Biden “expressed his support for a ceasefire and discussed US engagement with Egypt and other partners towards that end,” during a call with Israeli Prime Minister Benjamin Netanyahu, according to a White House description of the call.
The language Biden used stopped short of demanding an immediate stop to the violence, which is something Democrats have been pressuring the president to do.
Biden, in his second known call to Netanyahu in three days, showed his support for Israel’s right to defend itself against indiscriminate rocket attacks by Hamas, while encouraging Israel to make “every effort to ensure the protection of innocent civilians.”
The two leaders also “discussed progress in Israel’s military operations against Hamas and other terrorist groups in Gaza.”
An administration official familiar with the call told the Associated Press the decision to express support and not explicitly demand a cease-fire was intentional.
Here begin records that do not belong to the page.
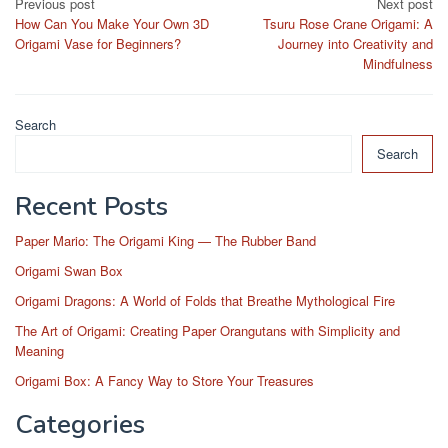
Post
Previous post
Next post
How Can You Make Your Own 3D
Tsuru Rose Crane Origami: A
navigation
Origami Vase for Beginners?
Journey into Creativity and
Mindfulness
Search
Search
Recent Posts
Paper Mario: The Origami King — The Rubber Band
Origami Swan Box
Origami Dragons: A World of Folds that Breathe Mythological Fire
The Art of Origami: Creating Paper Orangutans with Simplicity and
Meaning
Origami Box: A Fancy Way to Store Your Treasures
Categories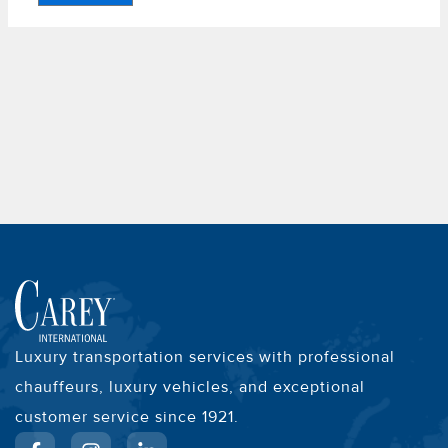
Luxury transportation services with professional
chauffeurs, luxury vehicles, and exceptional
customer service since 1921.
F
I
L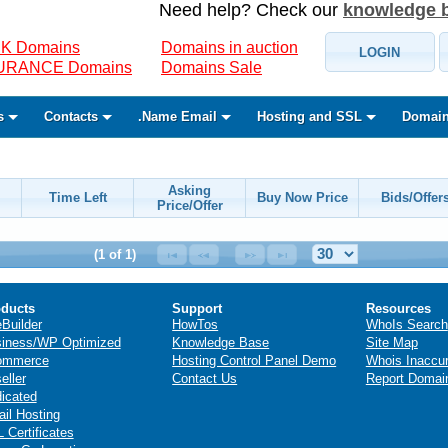
Need help? Check our
knowledge 
K Domains
Domains in auction
LOGIN
SURANCE Domains
Domains Sale
s
Contacts
.Name Email
Hosting and SSL
Domain
Asking
Time Left
Buy Now Price
Bids/Offer
Price/Offer
(1 of 1)
ducts
Support
Resources
eBuilder
HowTos
WhoIs Search
iness/WP Optimized
Knowledge Base
Site Map
ommerce
Hosting Control Panel Demo
Whois Inaccu
eller
Contact Us
Report Domai
icated
il Hosting
 Certificates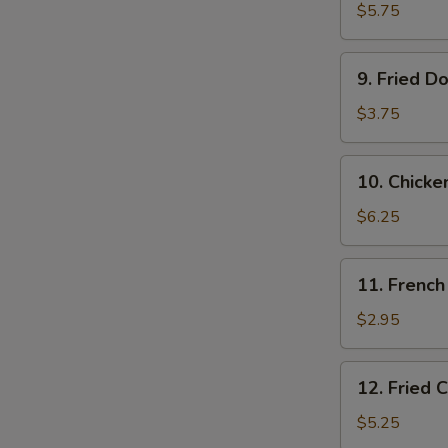
Shrimps
$5.75
(10)
9.
9. Fried D
Fried
Donut
$3.75
(10)
10.
10. Chicke
Chicken
on
$6.25
the
Stick
11.
11. French
French
Fries
$2.95
12.
12. Fried 
Fried
Chicken
$5.25
Tender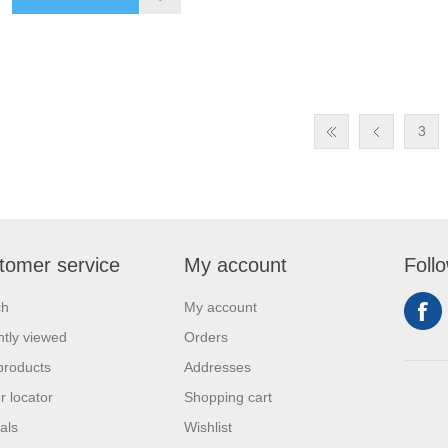
3
tomer service
My account
Foll
ch
My account
tly viewed
Orders
products
Addresses
r locator
Shopping cart
als
Wishlist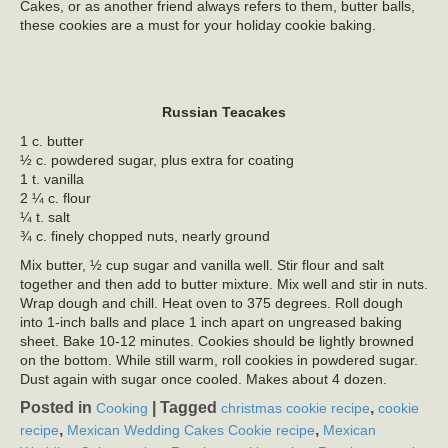
Cakes, or as another friend always refers to them, butter balls,
these cookies are a must for your holiday cookie baking.
Russian Teacakes
1 c. butter
½ c. powdered sugar, plus extra for coating
1 t. vanilla
2 ¼ c. flour
¼ t. salt
¾ c. finely chopped nuts, nearly ground
Mix butter, ½ cup sugar and vanilla well. Stir flour and salt
together and then add to butter mixture. Mix well and stir in nuts.
Wrap dough and chill. Heat oven to 375 degrees. Roll dough
into 1-inch balls and place 1 inch apart on ungreased baking
sheet. Bake 10-12 minutes. Cookies should be lightly browned
on the bottom. While still warm, roll cookies in powdered sugar.
Dust again with sugar once cooled. Makes about 4 dozen.
Posted in
|
Tagged
,
Cooking
christmas cookie recipe
cookie
,
,
recipe
Mexican Wedding Cakes Cookie recipe
Mexican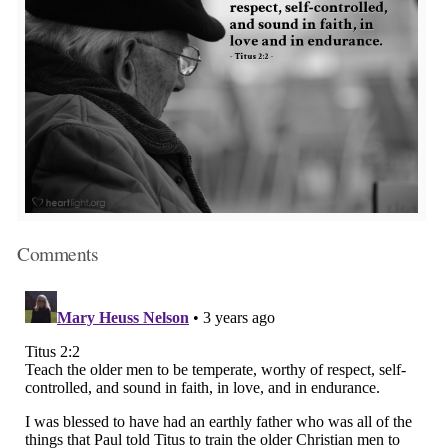
Comments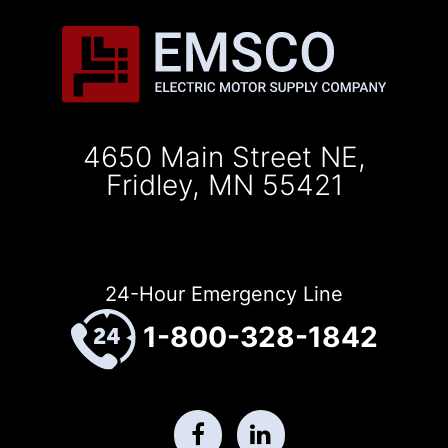
4650 Main Street NE,
Fridley, MN 55421
24-Hour Emergency Line
1-800-328-1842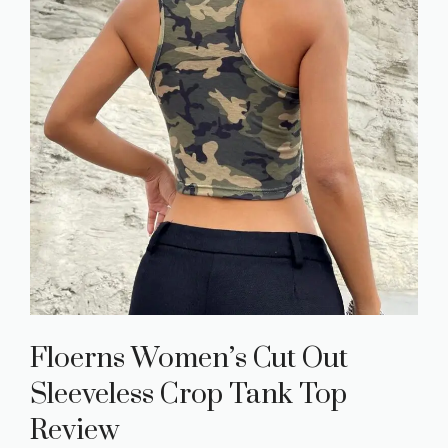
Floerns Women’s Cut Out
Sleeveless Crop Tank Top
Review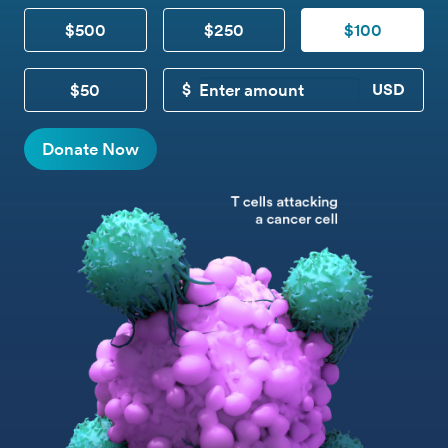
$500
$250
$100
$50
CUSTOM DONATION
Donate Now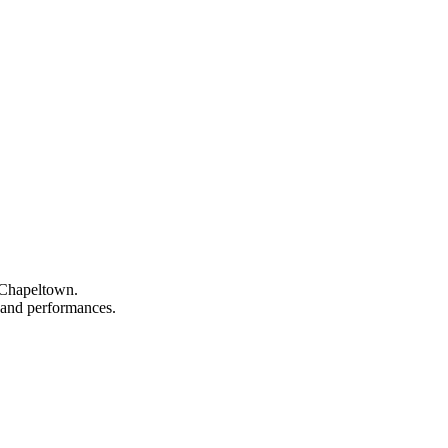
n Chapeltown.
, and performances.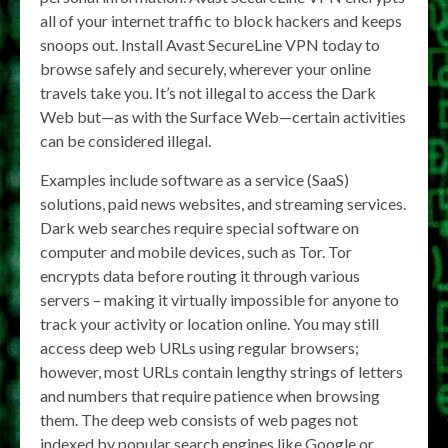
all of your internet traffic to block hackers and keeps
snoops out. Install Avast SecureLine VPN today to
browse safely and securely, wherever your online
travels take you. It’s not illegal to access the Dark
Web but—as with the Surface Web—certain activities
can be considered illegal.
Examples include software as a service (SaaS)
solutions, paid news websites, and streaming services.
Dark web searches require special software on
computer and mobile devices, such as Tor. Tor
encrypts data before routing it through various
servers – making it virtually impossible for anyone to
track your activity or location online. You may still
access deep web URLs using regular browsers;
however, most URLs contain lengthy strings of letters
and numbers that require patience when browsing
them. The deep web consists of web pages not
indexed by popular search engines like Google or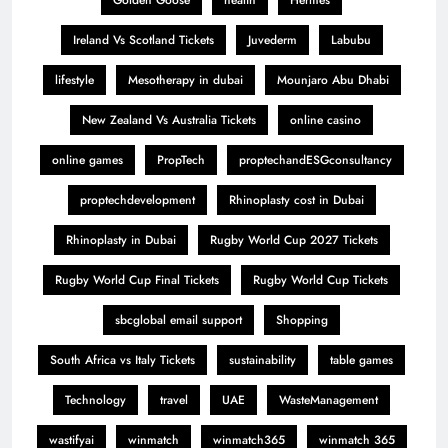
Golden Goose
health
Hermes
Ireland Vs Scotland Tickets
Juvederm
Labubu
lifestyle
Mesotherapy in dubai
Mounjaro Abu Dhabi
New Zealand Vs Australia Tickets
online casino
online games
PropTech
proptechandESGconsultancy
proptechdevelopment
Rhinoplasty cost in Dubai
Rhinoplasty in Dubai
Rugby World Cup 2027 Tickets
Rugby World Cup Final Tickets
Rugby World Cup Tickets
sbcglobal email support
Shopping
South Africa vs Italy Tickets
sustainability
table games
Technology
travel
UAE
WasteManagement
wastifyai
winmatch
winmatch365
winmatch 365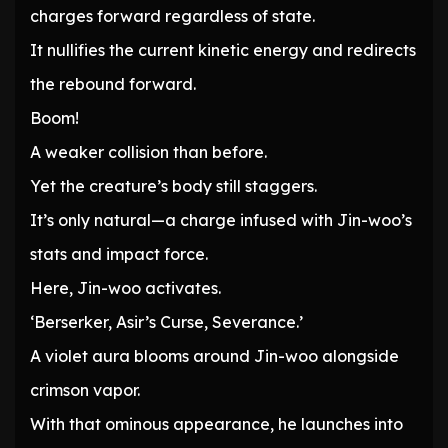
charges forward regardless of state.
It nullifies the current kinetic energy and redirects
the rebound forward.
Boom!
A weaker collision than before.
Yet the creature’s body still staggers.
It’s only natural—a charge infused with Jin-woo’s
stats and impact force.
Here, Jin-woo activates.
‘Berserker, Asir’s Curse, Severance.’
A violet aura blooms around Jin-woo alongside
crimson vapor.
With that ominous appearance, he launches into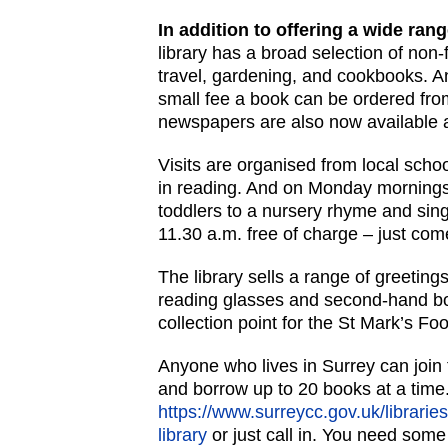
In addition to offering a wide rang
library has a broad selection of non-
travel, gardening, and cookbooks. And 
small fee a book can be ordered from
newspapers are also now available 
Visits are organised from local scho
in reading. And on Monday mornin
toddlers to a nursery rhyme and sin
11.30 a.m. free of charge – just com
The library sells a range of greetin
reading glasses and second-hand boo
collection point for the St Mark’s Fo
Anyone who lives in Surrey can join t
and borrow up to 20 books at a time.
https://www.surreycc.gov.uk/libraries
library
or just call in. You need some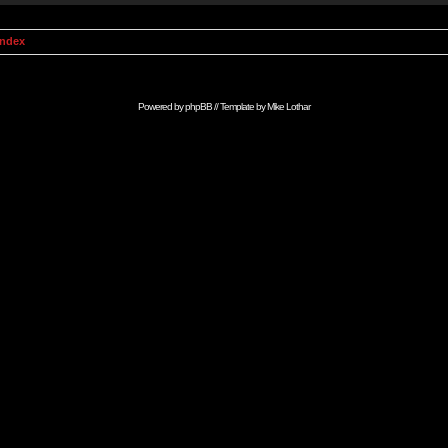
Index
Powered by
phpBB
// Template by
Mike Lothar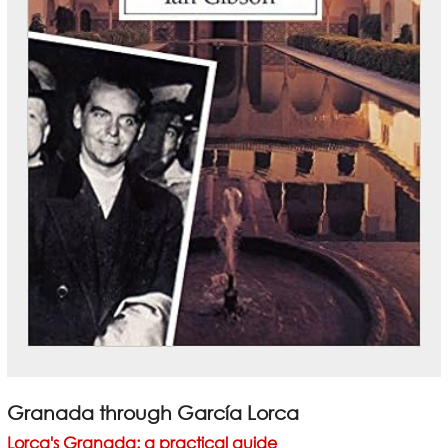
Granada through García Lorca
Lorca's Granada: a practical guide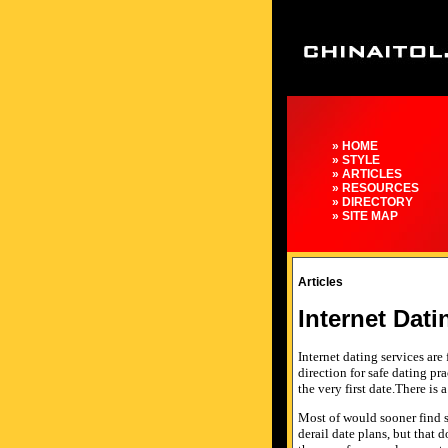
» HOME
» STYLE
» ARTICLES
» RESOURCES
» DIRECTORY
» SITE MAP
Articles
Internet Dati
Internet dating services are
direction for safe dating pr
the very first date.There is
Most of would sooner find s
derail date plans, but that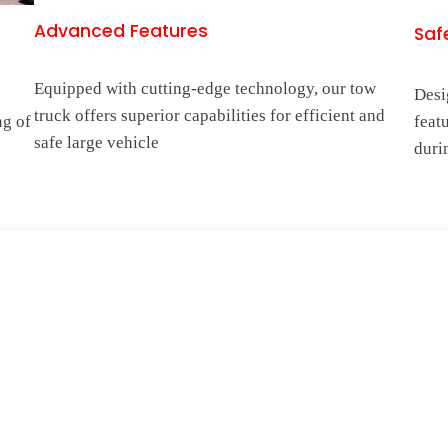
Advanced Features
Safe
Equipped with cutting-edge technology, our tow
Desi
truck offers superior capabilities for efficient and
ng of
feat
safe large vehicle
duri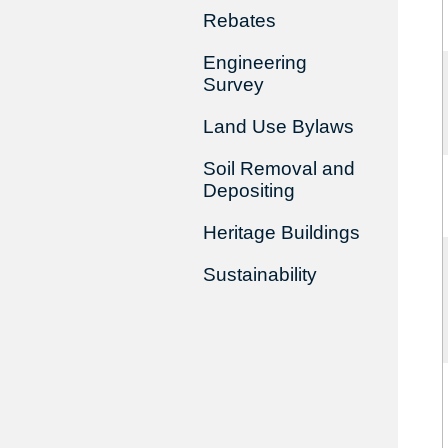
Rebates
Engineering
Survey
Land Use Bylaws
Soil Removal and
Depositing
Heritage Buildings
Sustainability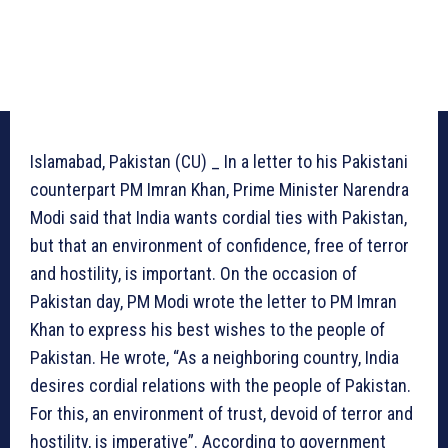
Islamabad, Pakistan (CU) _ In a letter to his Pakistani
counterpart PM Imran Khan, Prime Minister Narendra
Modi said that India wants cordial ties with Pakistan,
but that an environment of confidence, free of terror
and hostility, is important. On the occasion of
Pakistan day, PM Modi wrote the letter to PM Imran
Khan to express his best wishes to the people of
Pakistan. He wrote, “As a neighboring country, India
desires cordial relations with the people of Pakistan.
For this, an environment of trust, devoid of terror and
hostility, is imperative”. According to government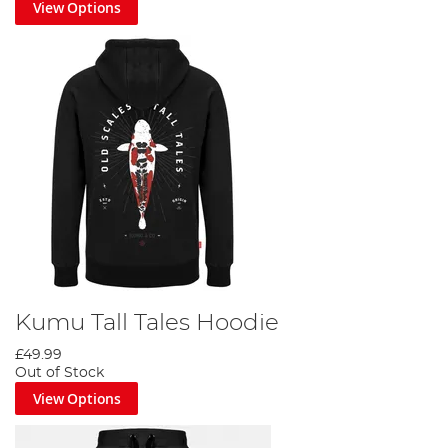
View Options
Kumu Tall Tales Hoodie
£49.99
Out of Stock
View Options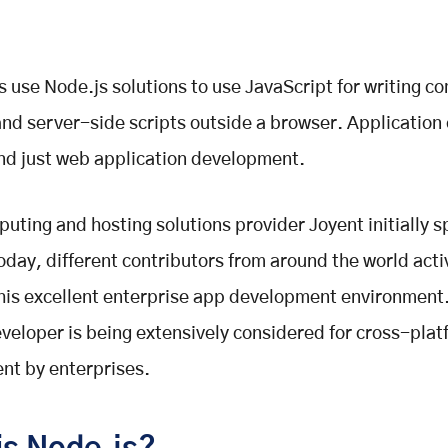
 use Node.js solutions to use JavaScript for writing 
 and server-side scripts outside a browser. Application
nd just web application development.
uting and hosting solutions provider Joyent initially 
oday, different contributors from around the world acti
his excellent enterprise app development environment.
veloper is being extensively considered for cross-plat
nt by enterprises.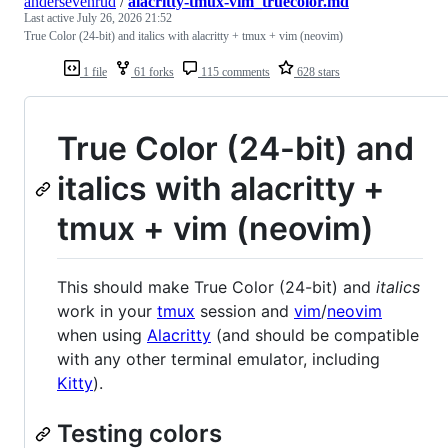
andersevenrud
/
alacritty-tmux-vim_truecolor.md
Last active
July 26, 2026 21:52
True Color (24-bit) and italics with alacritty + tmux + vim (neovim)
1 file
61 forks
115 comments
628 stars
True Color (24-bit) and
italics with alacritty +
tmux + vim (neovim)
This should make True Color (24-bit) and
italics
work in your
tmux
session and
vim
/
neovim
when using
Alacritty
(and should be compatible
with any other terminal emulator, including
Kitty
).
Testing colors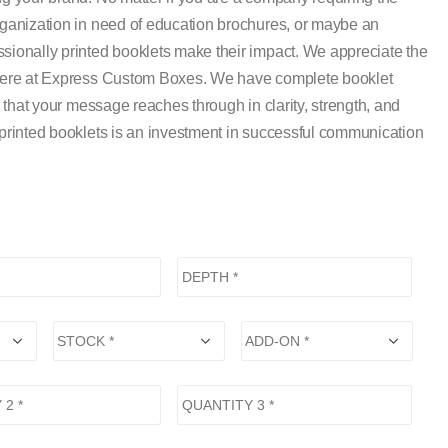
rganization in need of education brochures, or maybe an
sionally printed booklets make their impact. We appreciate the
e here at Express Custom Boxes. We have complete booklet
o that your message reaches through in clarity, strength, and
-printed booklets is an investment in successful communication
Late Monday, Netanyahu told Israeli security officials that Israel would “continue to strike terror targets” in Gaza “as long as necessary in order to return calm and security to all Israeli citizens.”
At least eight days of Israeli airstrikes and Hamas rocket barrages have killed more than 200 people, most of them Palestinian. It has been described as the worst Israeli-Palestinian fighting since 2014.
Secretary of State Antony Blinken said Monday the U.S. was ready to help if Israel and Hamas signal interest in ending hostilities.
“Ultimately it is up to the parties to make clear that they want to pursue a cease-fire,” Blinken noted.